How to complete this task — Read through the material below and copy each line in which the word "ResultSrcM" occurs.

Materials provided —
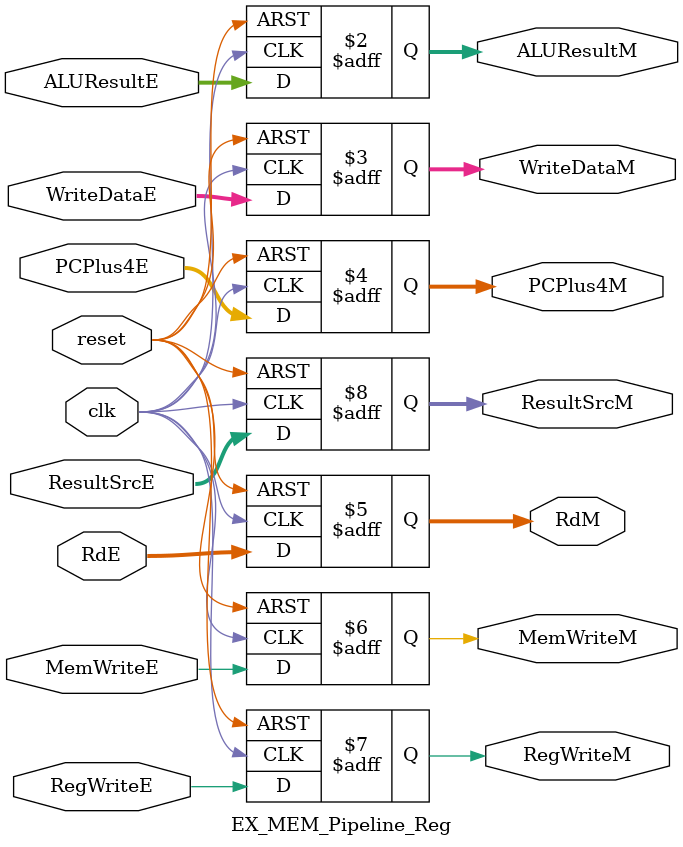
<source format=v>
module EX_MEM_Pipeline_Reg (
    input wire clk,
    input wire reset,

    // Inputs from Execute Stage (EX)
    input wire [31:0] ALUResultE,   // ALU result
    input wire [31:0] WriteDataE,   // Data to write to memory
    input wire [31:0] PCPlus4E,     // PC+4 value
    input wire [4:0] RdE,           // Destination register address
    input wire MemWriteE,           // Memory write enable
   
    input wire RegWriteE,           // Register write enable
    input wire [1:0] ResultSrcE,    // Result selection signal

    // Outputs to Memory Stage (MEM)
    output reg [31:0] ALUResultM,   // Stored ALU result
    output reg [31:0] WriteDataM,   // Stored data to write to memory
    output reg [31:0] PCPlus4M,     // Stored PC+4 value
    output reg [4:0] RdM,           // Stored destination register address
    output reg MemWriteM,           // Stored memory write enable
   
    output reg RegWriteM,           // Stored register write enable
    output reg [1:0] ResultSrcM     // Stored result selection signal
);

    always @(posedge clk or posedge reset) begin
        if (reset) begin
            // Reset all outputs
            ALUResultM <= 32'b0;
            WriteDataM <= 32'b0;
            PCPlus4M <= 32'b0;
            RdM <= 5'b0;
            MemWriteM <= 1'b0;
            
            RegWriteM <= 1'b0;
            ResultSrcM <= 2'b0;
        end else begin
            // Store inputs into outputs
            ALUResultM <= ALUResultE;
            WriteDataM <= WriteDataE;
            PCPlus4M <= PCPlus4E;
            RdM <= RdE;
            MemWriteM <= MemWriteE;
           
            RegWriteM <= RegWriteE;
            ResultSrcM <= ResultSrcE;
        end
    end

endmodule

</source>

Answer box —
    output reg [1:0] ResultSrcM     // Stored result selection signal
            ResultSrcM <= 2'b0;
            ResultSrcM <= ResultSrcE;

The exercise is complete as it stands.